Au bout de cinquante minutes d'interview épuisantes, lorsque les caméras s'arrêtent, le duc est ravi. Il en est persuadé, tout s'est bien passé. Son cauchemar est sur le point de se terminer et ce tête-à-tête télévisé «tirera un trait» sur les accusations portées contre lui. «Très joyeux», il propose une visite du palais de Buckingham et une «soirée cinéma» à son intervieweuse Emily Maitlis, ainsi qu'à son équipe. De son côté, la journaliste a parfaitement compris ce qui vient de se passer.
Elle ne croyait pas si bien dire. L'animatrice est encore loin de se douter de la déflagration que la BBC s'apprête à provoquer, moins de deux jours plus tard, lors de la diffusion, un samedi soir aux heures de grande audience. Pour l'occasion, Sam McAlister s'est lovée sur le canapé avec son petit ami, Tom, avocat. Et ce qu'ils voient, avec le recul, leur fait tomber les mâchoires.
C'est un désastre de relations publiques. Un «avion s’écrasant sur un pétrolier». Un «tsunami». Une «explosion nucléaire», décrira la presse. Une crise d'une ampleur telle que le palais n'en avait pas connu depuis la mort de Diana. Si bien que, quatre jours après la diffusion, le prince Andrew est contraint d'annoncer la suspension de ses fonctions publiques. 50 minutes d'entretien auront suffi à faire tomber un prince.
Habité par la conviction que le monde entier le comprendra, c'est avec calme et sérieux que le duc a répondu aux questions parmi les plus embarrassantes jamais posées à un membre de la famille royale. Une scène étrange. Surréaliste. Follement dérangeante. «Non», il ne regrette pas son amitié avec le pédophile Jeffrey Epstein. «Non», il ne peut pas transpirer à cause de son expérience militaire aux Malouines. «Non», il n'a pas pu avoir de relations sexuelles avec une mineure de 17 ans, Virginia Giuffre, en 2001, parce qu'il se trouvait au même moment chez Pizza Express pour un dîner d'enfants.

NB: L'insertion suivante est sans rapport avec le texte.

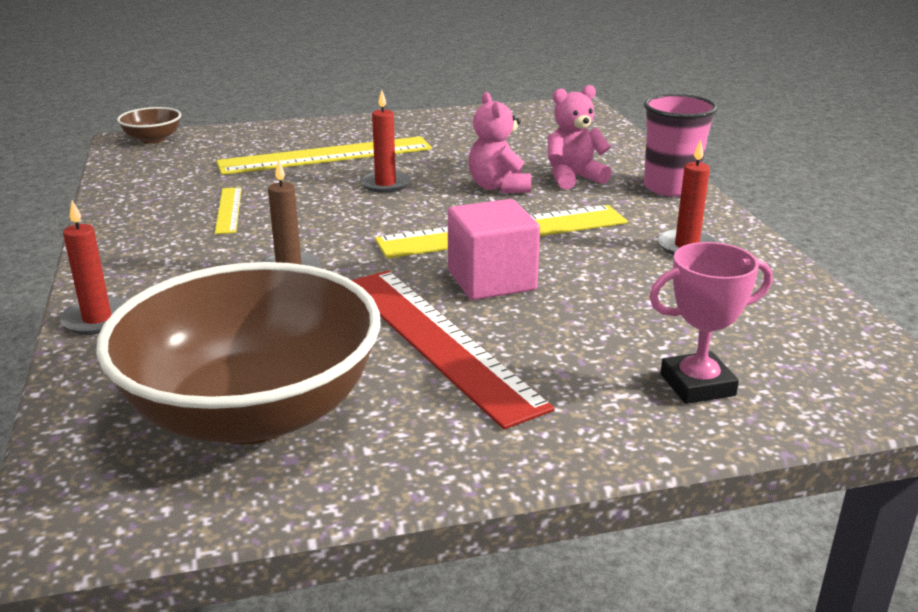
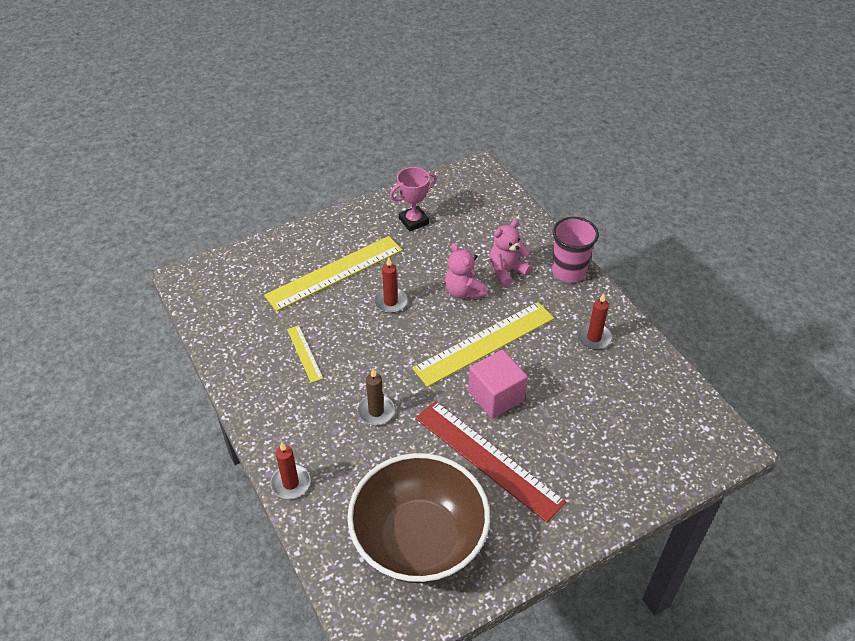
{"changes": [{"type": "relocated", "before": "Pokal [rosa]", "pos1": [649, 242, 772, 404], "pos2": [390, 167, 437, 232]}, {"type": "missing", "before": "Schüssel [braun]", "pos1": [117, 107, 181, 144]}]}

Ancienne avocate pénale, Sam McAlister connait très bien les ramifications juridiques des réponses du duc d'York. «Le rêve d'un procureur», décrira-t-elle au Los Angeles Times.
Et cela n'a pas manqué: l'entretien désastreux incite Virginia Giuffre, une femme qu'Andrew affirme n'avoir «jamais rencontrée» à entamer des poursuites judiciaires. L'affaire sera réglée en 2022, à l’amiable et à coups de millions de dollars.
Tout le défi de Netflix est désormais de rendre la scène de télévision la plus étrange de mémoire royale aussi fascinante que l'originale. Car, pour une fois, la réalité n'a rien à envier à la fiction.
Réponse le 5 avril, sur Netflix.
(«Scoop», réalisé par Philip Martin, avec Gillian Anderson, Keeley Hawes, Billie Piper et Rufus Sewell, disponible dès le 5 avril.)